A slender, interpretation-laden biography of the first president.
George Washington poses certain contradictions for a historian, as the prolific Johnson (Art: A New History, 2003, etc.) very gamely allows. For one thing, though he kept virtually every scrap of paper that came under his eye, carting a sizable archive with him even in the thick of the Revolutionary War, and was as careful a self-chronicler as any subsequent chief executive, Washington was also famously guarded about what he revealed of himself. An august and confident leader, he was also responsible for a disastrous episode that led directly to the worldwide Seven Years War. He despised slavery but did not press the point while he was in a position to do so. Some of his contemporaries—his vice president, John Adams, among them—thought him thick and unpresidential, to which Johnson responds that Washington was a fine actor: he knew how to by-God a lieutenant into submission, and “he liked to play the Old Man card when needed.” He professed a little false modesty, lived a little better than he could afford to and was perhaps a little too wedded to his time’s what’s-in-for-me ethic. But, Johnson writes, Washington was also indisputably if not entirely selflessly devoted to the cause of an independent American nation.
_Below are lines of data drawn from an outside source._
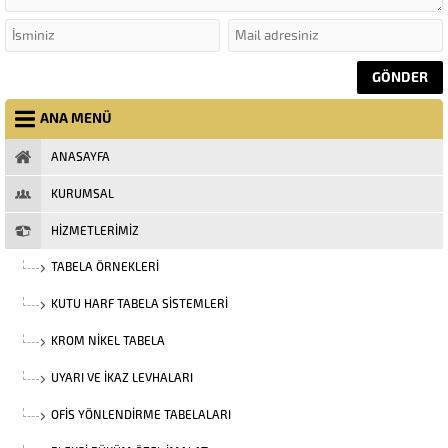
ANA MENÜ
ANASAYFA
KURUMSAL
HİZMETLERİMİZ
TABELA ÖRNEKLERI
KUTU HARF TABELA SISTEMLERI
KROM NIKEL TABELA
UYARI VE İKAZ LEVHALARI
OFIS YÖNLENDIRME TABELALARI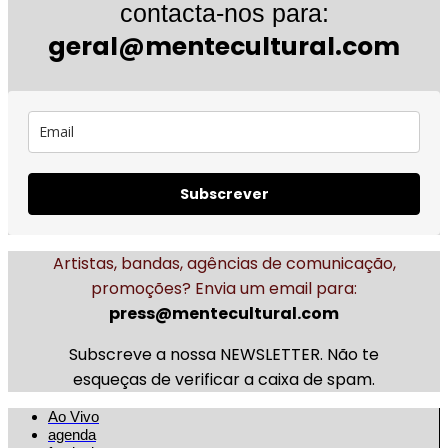
contacta-nos para:
geral@mentecultural.com
Subscrever
Artistas, bandas, agências de comunicação,
promoções? Envia um email para:
press@mentecultural.com
Subscreve a nossa NEWSLETTER. Não te
esqueças de verificar a caixa de spam.
Ao Vivo
agenda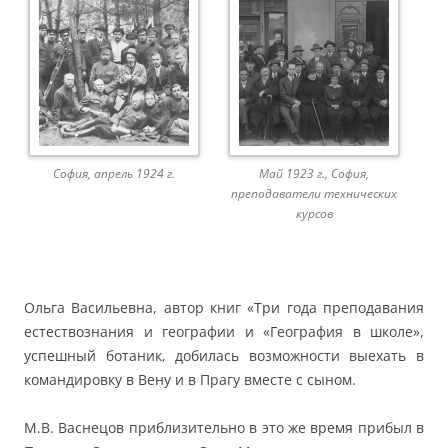
София, апрель 1924 г.
Май 1923 г., София,
преподаватели технических
курсов
Ольга Васильевна, автор книг «Три года преподавания
естествознания и географии и «География в школе»,
успешный ботаник, добилась возможности выехать в
командировку в Вену и в Прагу вместе с сыном.
М.В. Васнецов приблизительно в это же время прибыл в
Johnson is sometimes unconvincing when he confronts contradiction head-on and attempts to reconcile it; he notes, for instance, that Washington was a deist, disinclined to pay much attention to matters of God (“In his twenty volumes of correspondence there is not a single mention of Christ”), yet asserts, in keeping with his conservative bent, that “the notion that the First Amendment would be twisted into an instrument to prohibit the traditional practices of Christianity would have horrified him”—though probably not to the point, given what we know of him, that Washington would have inserted an “under God” clause into the national pledge.
Slight, sometimes debatable but thoroughly well written: a good starting point for those who want to brush up on why Washington matters all these years later.